The need for someone to listen---maybe back her up, too--- made her miss Dad more. He never went far in school, but he’d paid attention in the class of Hard Knocks. Dad eased his wild spirit eventually as she’d first come of age. He was no licensed therapist, but he would listen, and give the most practical advice possible, no matter the hour of night. Strange how much she’d resented them butting in when she lived nearby, stir-crazy visits without warning to the house they’d financed to help her buy when she came to town and found a really good job. Yet whenever her wanderings took her to lost places, Dad would never judge.

She missed his various concocted plans, always to try and go into business for himself again. He always reached for life’s steering wheel, and Mom, ever his partner, seemed kind of rudderless boat without him. How she wished her remedies and advice could’ve spared him his painful ending; his breathless days, his yearning so great he’d take oxygen with him just to escape sitting at home, haunt her as often as his attacks haunted him.

That was the nice thing about being a guest with Ned’s aunt and family over Christmas, work up fresh people skills, give her time to recover self---just not able to be there and play family, while her life continues on hold.
Mother would sit right there and then respond like she hadn’t heard a word, with something she’s repeated twenty times about someone or ask about something she’d just explained an hour before. Mom meant well, but, knowing her family, she never seemed empowered to express herself.

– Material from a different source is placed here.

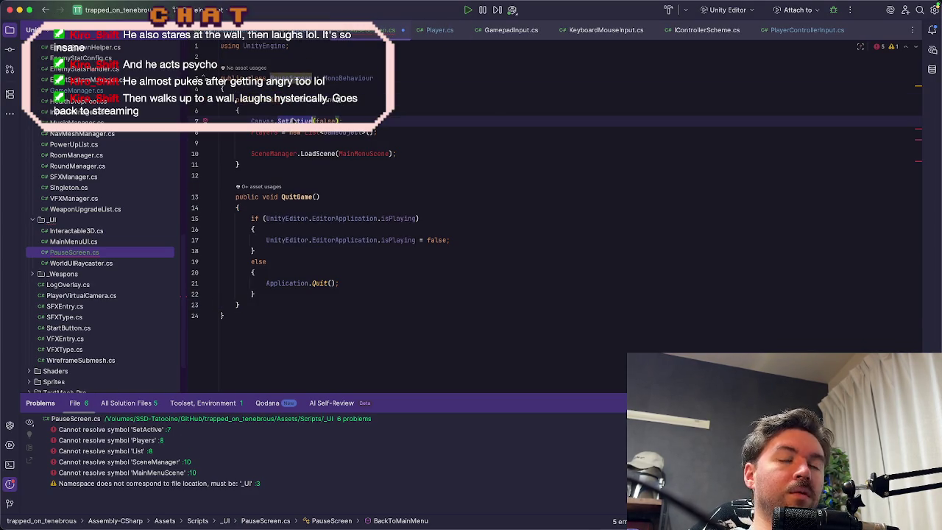
{"action": "left_click", "coordinate": [278, 110]}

Beneath the crisp California sun, Sarah misses the whale expedition; Molly had waited in the wrong line, holding their place while Sarah got the tickets. Sarah knew she should’ve spoken up, said what she’d been told, but Molly had asked around, would have to wait. They could take the ferry to the island, walk the beach, maybe shop. Compared to the struggle of getting here...! At least Meaghan returns her call.

She’s just turned down Roderick’s suggestion they could find a place together, perhaps with his father. This poor man---who for all their many friendly exchanges had been an s.o.b. to her, knowing he shouldn’t drink--- embodied everything Meaghan felt was out of control in her own life. He’d come back from war with post traumatic stress disorder long before such things were diagnosed. Too scared to kill himself, too scared to live. Perhaps if she had all the best of her serenity of old, she would tap the energy to aid in restoring him. Where had this gone?

This was the liberation of the road, the way from the security she should take towards the uncertain road she wants. She can’t continue, saddened by lack of control using her intelligence and memories to create a kind of quicksand for her spirits.

"Sometimes," Meaghan decides, "going up again is a matter of knowing where the bottom is. From this point in my evolution, I can never go down some of the lost paths again, with sadly addicted people for my company." She turns up the radio for the smooth, driving thrum of a Spoon song; Brett Daniel cooly declares, "I've got nothin' to lose...but darkness and shadow." She likes the serendipity of this soundtrack to her resolve. Far south of the winter storms rocking the American Southwest, a traveler heads back to the library to prepare her resume, with every intention of returning to this desert tomorrow, to surrender to nature and quietude so long as her journey takes. This vision will be her friend as she drifts into the night's sleep.